Nothing but a Man displays all the reasons why Duff might feel beaten down and why he might turn out like his father—drunk, bitter, estranged. Finally, it is his father’s death that convinces him not to follow the same path. His love for Josie and his desire not to follow that path lead him to return to Josie with his son in tow, intent on the struggle to make a life with her and to hold his head up, to be a black man in a white world, as difficult as that might be. The implication, as the film ends, is that he will try to set an example and stand up against the whites in the town where he and Josie live.
Nothing Bu a Man at moments is slow and awkward, and there are occasional pauses and plodding moments, a few melodramatic moments. But for the most part it is extremely effective in portraying the limiting forces that Duff faces, and that ultimately he refuses to allow to defeat him. Some might find the end of the film too optimistic, an obligatory happy ending. Instead, the conclusion strikes a necessary note of determination and resolve. Facing the problems he faces—of class divisions, broken family histories and difficult parental relationships, the constrictions of a society that refuses to accept him on his own terms—he is presented both as the representative American black man and as the example of hope and resolve that will lead black America forward. But the film is not a call to arms, by any means, but rather a call for understanding and compassion not just of the man of the film’s title but of the society and the forces that oppress and hold him down.
The film makes excellent use of setting—landscapes, cityscapes—to depict the world in which Duff lives. It begins with images of Duff and colleagues driving spikes as they lay new railroad tracks. Several panoramas of junkyards superimposed against the skylines of a large city, further superimposed against Duff’s face, help explain the forces that oppose him. The film never names the part of the South in which it is set. Characters mention the North, and it is clear that the action is taking place somewhere in the South. But the cinematography focuses us on the locations and the places where the characters work and live—the school where Josie works, the cotton field where Duff briefly considers picking cotton, the mill and the gas station and the pharmacy. It therefore evokes a vivid sense of place without specifying where the place is. The film’s “place” is, ultimately, a generic South whose name does not matter. For a low budget black and white film, the cinematography in Nothing but a Man is impressive and highly effective. So too is the low-key soundtrack, drawn from 60s era Motown—it tells us what the characters are listening to, gives us a sense of their emotional states of mind and their musical interests, locates the film in a particular time frame, but it does not dominate the film nor does it, as is the case with some later films about African Americans (Hustle and Flow is an example), in any way become a substitute for the problems the characters grapple with.
The setting of Nothing but a Man emphasizes the world of the industrial white man—of finance, industry, technology—that excludes and oppresses and ultimately challenges Duff to be the “man” that the movie shows him struggling to be.

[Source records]

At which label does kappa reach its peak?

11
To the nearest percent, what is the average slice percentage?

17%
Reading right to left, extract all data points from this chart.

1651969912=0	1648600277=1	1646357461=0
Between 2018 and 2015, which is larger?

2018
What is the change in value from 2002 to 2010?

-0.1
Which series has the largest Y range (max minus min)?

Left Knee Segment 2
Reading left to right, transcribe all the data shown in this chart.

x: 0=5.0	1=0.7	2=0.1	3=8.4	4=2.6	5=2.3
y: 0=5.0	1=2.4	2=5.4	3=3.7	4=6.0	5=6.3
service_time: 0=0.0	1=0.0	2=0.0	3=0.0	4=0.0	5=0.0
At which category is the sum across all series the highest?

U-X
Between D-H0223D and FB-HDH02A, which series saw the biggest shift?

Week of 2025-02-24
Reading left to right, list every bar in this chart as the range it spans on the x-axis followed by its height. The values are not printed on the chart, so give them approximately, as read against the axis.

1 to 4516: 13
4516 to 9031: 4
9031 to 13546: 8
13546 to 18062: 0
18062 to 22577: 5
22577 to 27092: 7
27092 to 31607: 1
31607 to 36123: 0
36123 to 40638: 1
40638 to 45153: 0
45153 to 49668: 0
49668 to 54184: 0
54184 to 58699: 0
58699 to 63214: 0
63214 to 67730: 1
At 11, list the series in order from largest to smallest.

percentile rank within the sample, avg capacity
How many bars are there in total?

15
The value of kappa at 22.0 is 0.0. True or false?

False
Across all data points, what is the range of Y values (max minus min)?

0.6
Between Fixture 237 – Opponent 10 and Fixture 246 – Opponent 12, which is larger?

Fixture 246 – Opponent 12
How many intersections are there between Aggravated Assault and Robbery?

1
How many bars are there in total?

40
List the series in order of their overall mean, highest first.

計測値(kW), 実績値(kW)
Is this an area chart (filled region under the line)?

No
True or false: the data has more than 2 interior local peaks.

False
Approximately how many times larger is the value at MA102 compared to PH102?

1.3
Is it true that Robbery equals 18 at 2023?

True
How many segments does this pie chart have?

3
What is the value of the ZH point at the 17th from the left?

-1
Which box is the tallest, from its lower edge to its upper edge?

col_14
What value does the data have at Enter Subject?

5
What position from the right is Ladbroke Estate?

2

> [Exercise prompt]
In the passage about Nothing but a Man, what finally convinces Duff not to follow the same path as his father?

> [Solution below]
His father's death convinces him.